R. G. Lee on “objective scholars”

                                                                                         Vol. XIX, No. 7, September 2007

 

 

R. G. Lee (1886-1978) pastored Bellevue BC, Memphis, for 33 eventful years from 1927 to 1960. He also served four annual terms as president of the Tennessee Baptist Convention, and three consecutive terms as SBC president.

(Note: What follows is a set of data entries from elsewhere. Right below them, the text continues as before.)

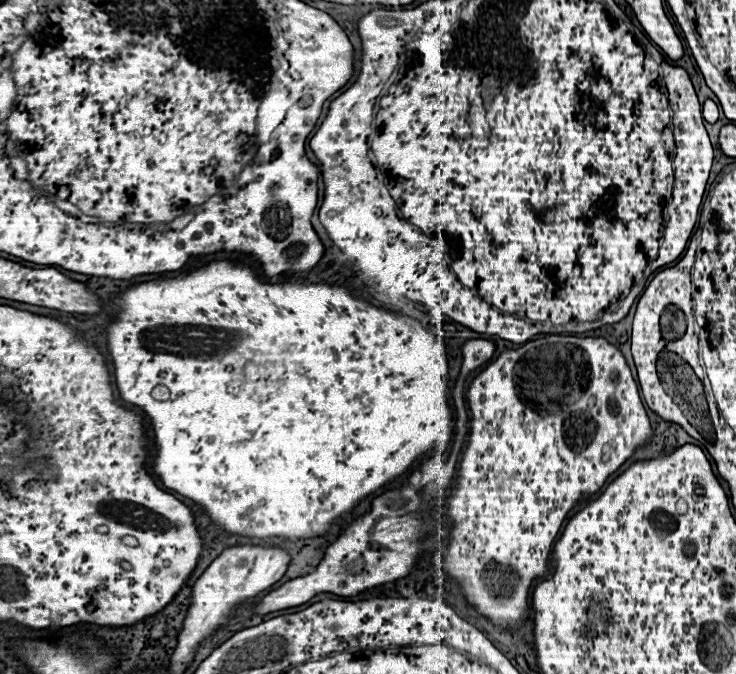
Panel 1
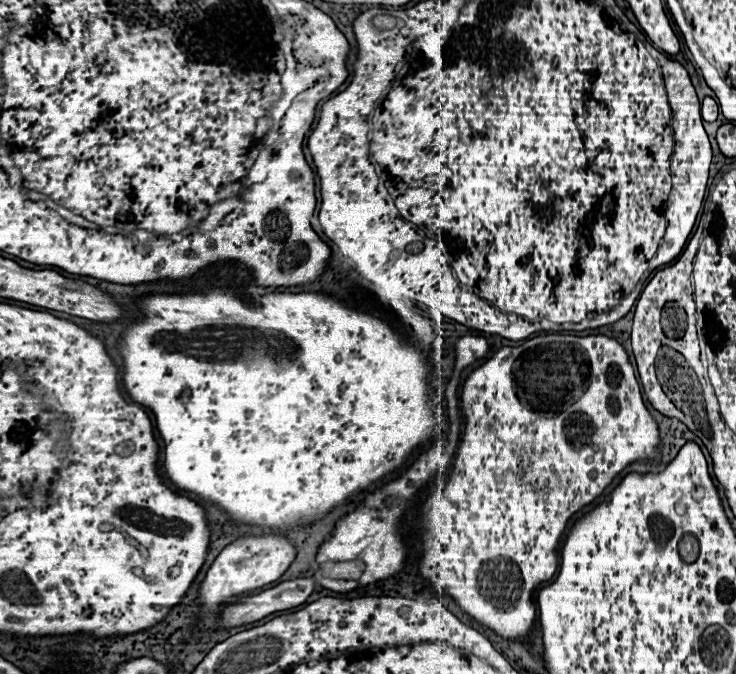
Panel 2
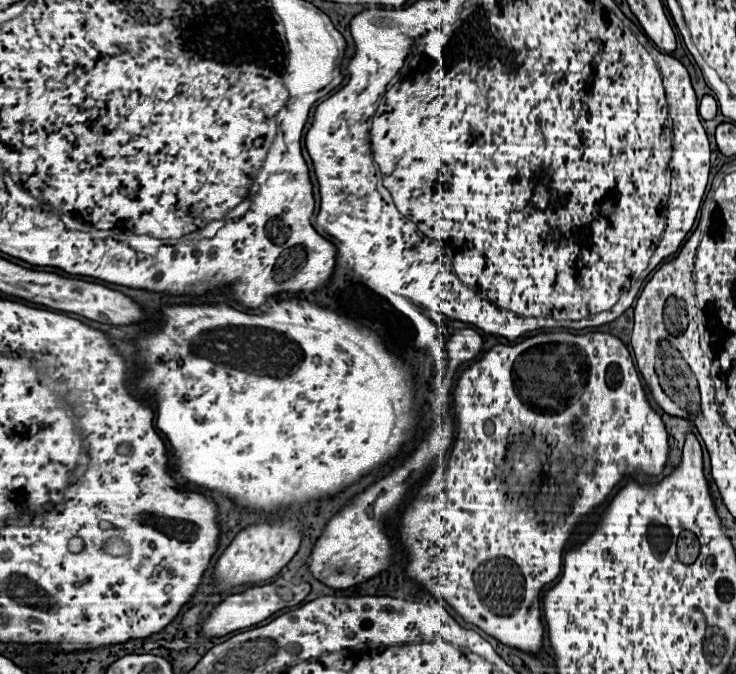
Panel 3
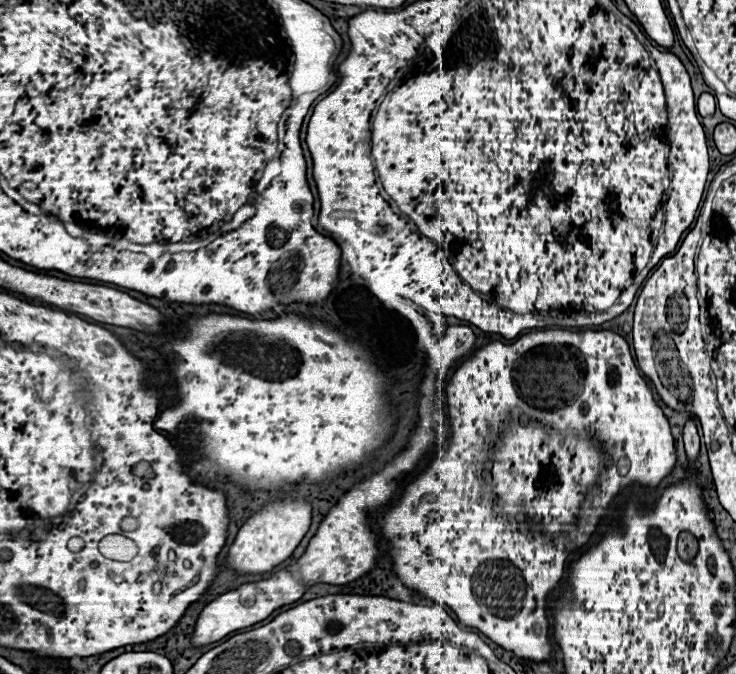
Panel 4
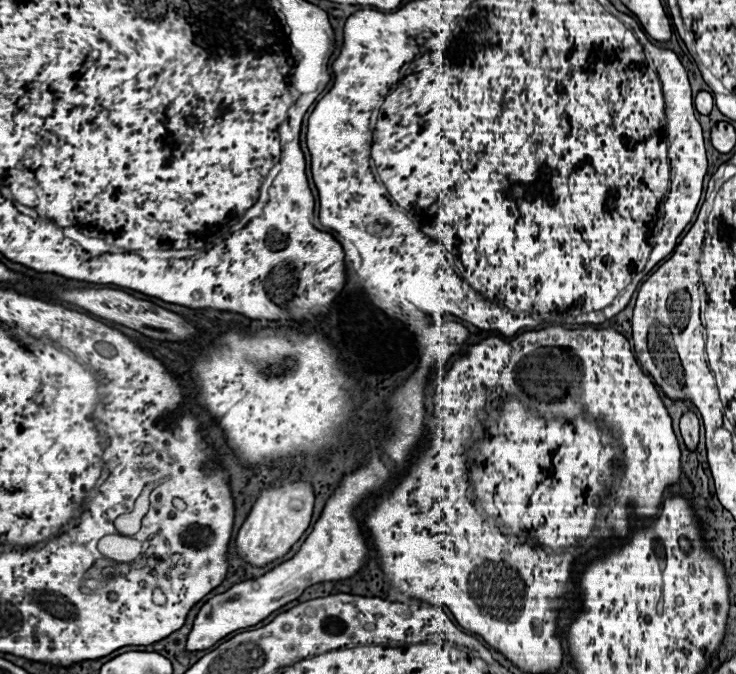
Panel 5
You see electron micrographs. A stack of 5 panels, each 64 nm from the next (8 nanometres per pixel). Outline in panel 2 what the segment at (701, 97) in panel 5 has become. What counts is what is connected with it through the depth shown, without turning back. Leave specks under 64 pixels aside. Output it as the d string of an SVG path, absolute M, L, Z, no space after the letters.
M704 98L702 100L702 118L706 122L714 122L718 118L718 104L714 102L714 98Z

In his sermon, "Bed of Pearls" in commenting upon "objective scholars" who begun with the presupposition that there is no supernatural, he said:

 

"Down all highways, down all bypaths, we must shout the truth that in religion we have no truth but Christ, in sin no sacrifice but Calvary, in all things no authority but the Bible, and always, everywhere no confessional but the throne of grace!

"Believing all this, shall we claim fellowship with and give obedient ear to men who, bearing the university brand, claiming the authority of a self-elected scholarship, substitute a 'Thus saith the mind of man' for a 'Thus said the Lord' men who see no virgin birth in Bethlehem, men who read no deeper meaning in the Cross than heroic martyrdom, men who cannot find in Joseph's garden an empty tomb? God forbid."

"Philistines of transcendent cleverness submit the warm wonder of Christianity to cool and merciless analysis. Evils that would lead our greatest graces to the grave and leave no copy abound. Many fat deformities ask us to substitute for Christianity's vital bread a chunk of cloud bank buttered with the night wind. This is a day of invertebrate theology, of jellyfish morality, of India-rubber convictions, of see-saw religion, of somersault philosophy. There are spiritual latitudes as wide as the Sahara Desert and correspondingly dry. Civilization seems to be undergoing the frightful processes of self-burial. We are in danger of handing down our blood-bequeathed legacies reduced in quality and in quantity."